**Text segment**
Year after year, network traffic keeps reaching new highs as unprecedented volumes of data flow between an ever-increasing number of sources and destinations. As part of the Analysis on the Wire project, we aim to develop a network-centric approach for streaming data processing to facilitate scientific data analysis and reduce the overhead in sending big data to a data center. This work discusses our design for programmable network devices to augment network capabilities for streaming data processing, including efforts in progress at Brookhaven National Laboratory and the challenges faced to date.
INTRODUCTION
Fast processing of big data has become a fundamental requirement for advancing academic and industrial pursuits in areas such as scientific data analysis, machine learning, and artificial intelligence. The volumes of data collected and/or generated then transported over the network to data centers for processing grow rapidly each year, especially given the ever-increasing number of data sources and demand for sophisticated offline machine learning algorithms, e.g., neural networks and deep learning. As their capacity and energy efficiency are strained, this trend creates a major burden on networks and data centers, adversely affecting user waiting times. Today, more data are in transit in the network than ever before, and Cisco estimates that global Internet traffic will reach 4.8 zettabytes by 2022 [12] . Thus, adding processing capabilities to analyze and manipulate data in transit is an approach worth exploring-one with the potential to provide early insight into data and reduce network traffic and data center loads.

**Given information**
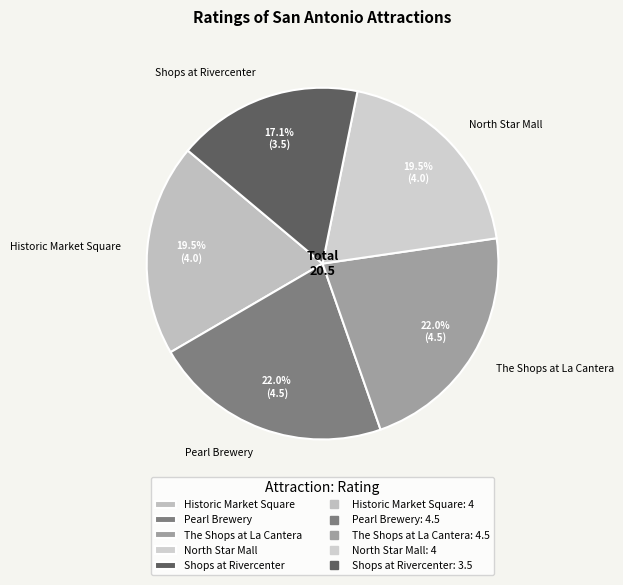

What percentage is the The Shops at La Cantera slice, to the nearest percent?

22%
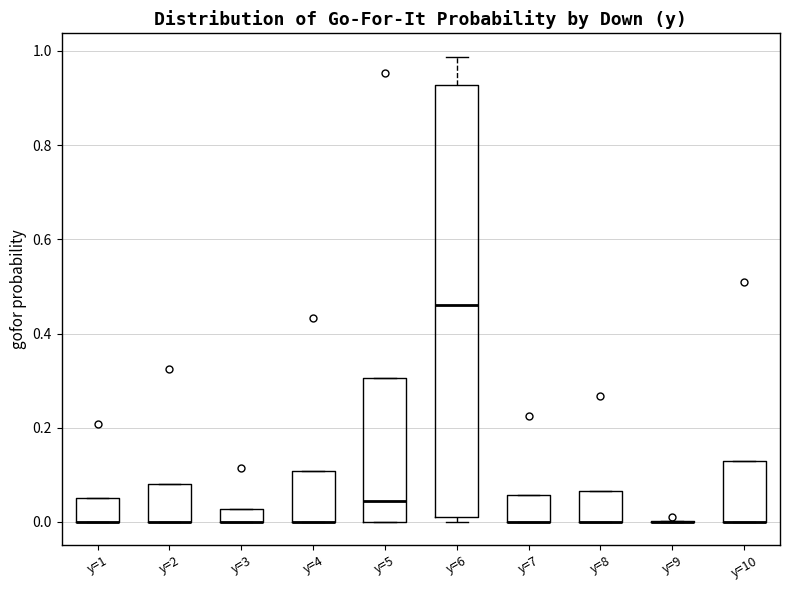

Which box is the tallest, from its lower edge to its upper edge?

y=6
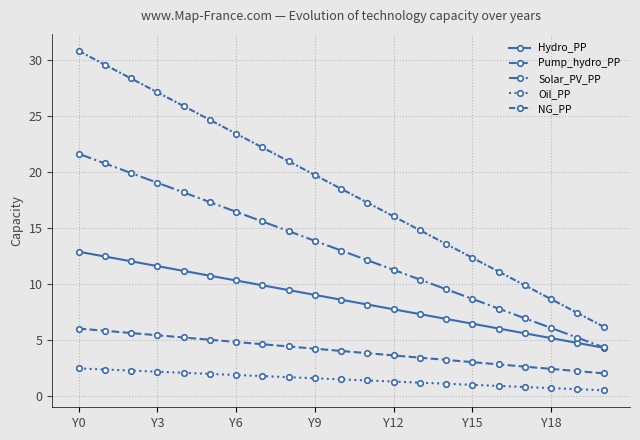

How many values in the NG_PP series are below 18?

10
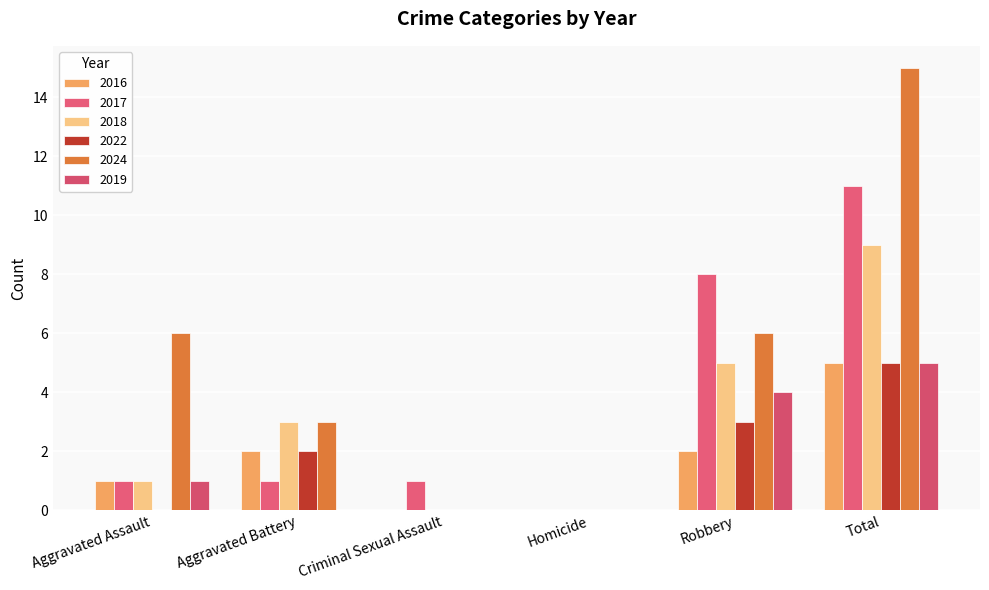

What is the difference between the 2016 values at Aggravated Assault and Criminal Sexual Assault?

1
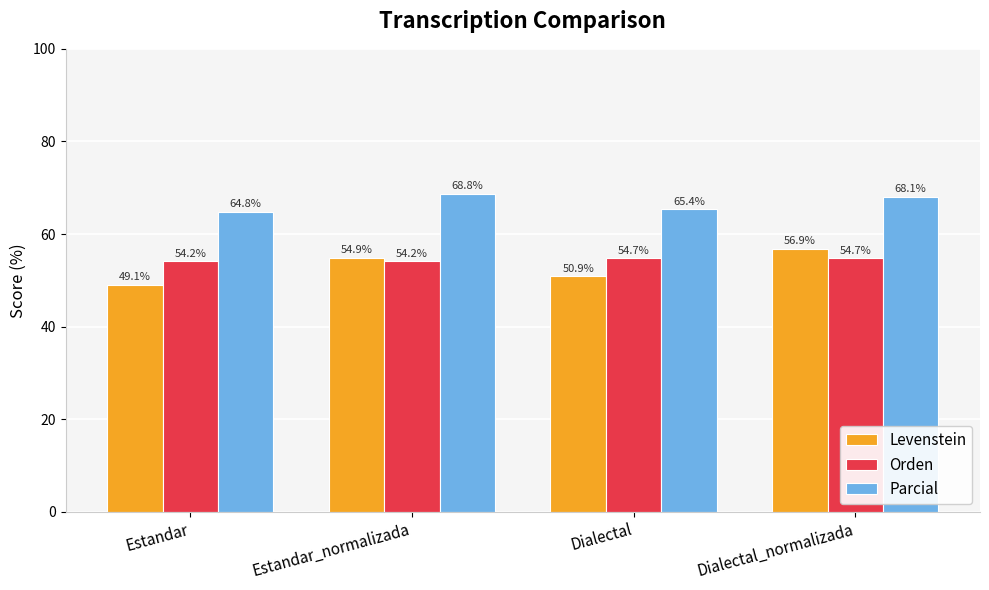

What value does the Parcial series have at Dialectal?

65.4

--

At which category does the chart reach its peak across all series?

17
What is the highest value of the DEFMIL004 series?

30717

--

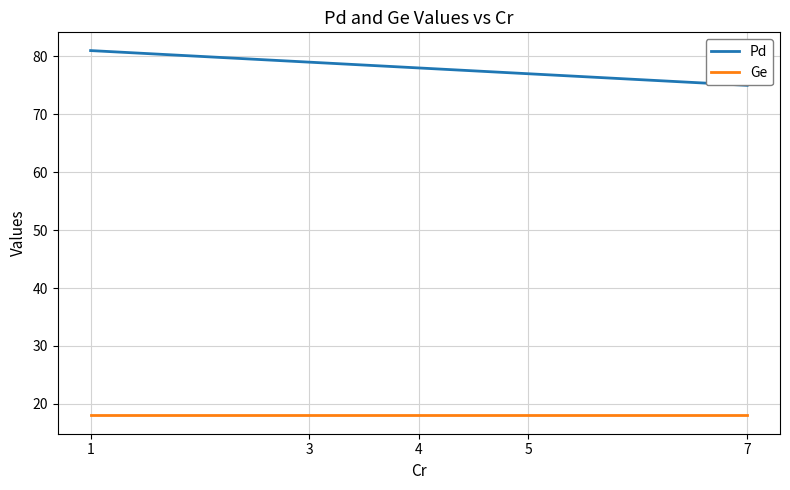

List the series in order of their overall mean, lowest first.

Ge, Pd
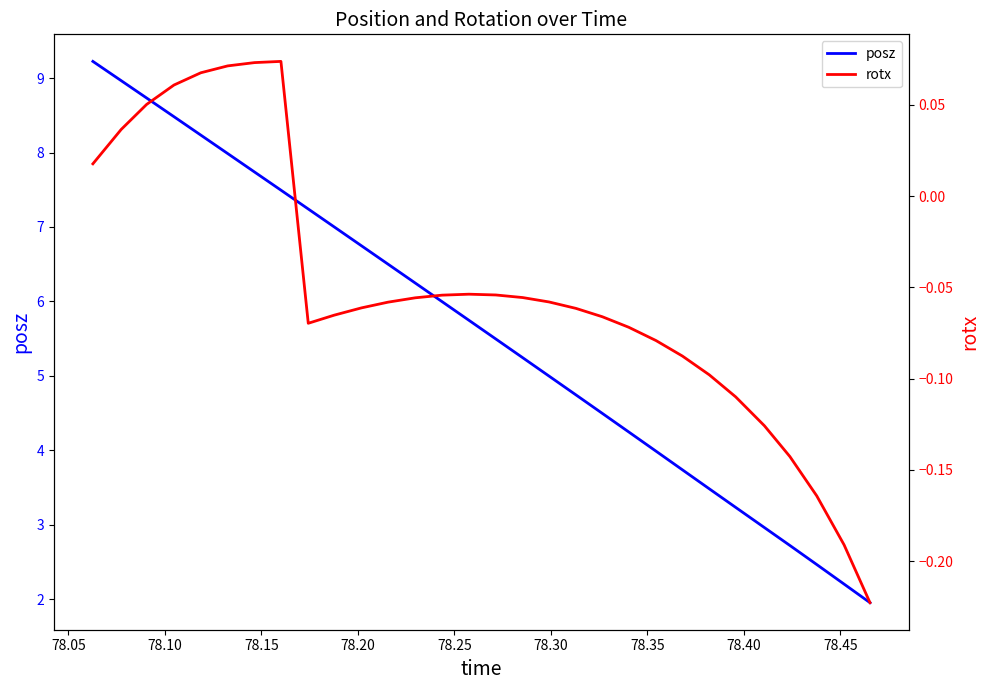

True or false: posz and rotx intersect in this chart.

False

**Exercise instructions**
- 1) According to the text on in-network data processing, what does Cisco estimate global Internet traffic will reach by 2022?
- 2) In the text on in-network data processing, which areas are named as ones where fast processing of big data has become a fundamental requirement? List every one.
- 3) Write out the passage of the text on in-network data processing that begins at the words "Year after year, network" and stops after "faced to date.".

**Solved tasks**
- 1) 4.8 zettabytes

- 2) Scientific data analysis, machine learning, and artificial intelligence.

- 3)
Year after year, network traffic keeps reaching new highs as unprecedented volumes of data flow between an ever-increasing number of sources and destinations. As part of the Analysis on the Wire project, we aim to develop a network-centric approach for streaming data processing to facilitate scientific data analysis and reduce the overhead in sending big data to a data center. This work discusses our design for programmable network devices to augment network capabilities for streaming data processing, including efforts in progress at Brookhaven National Laboratory and the challenges faced to date.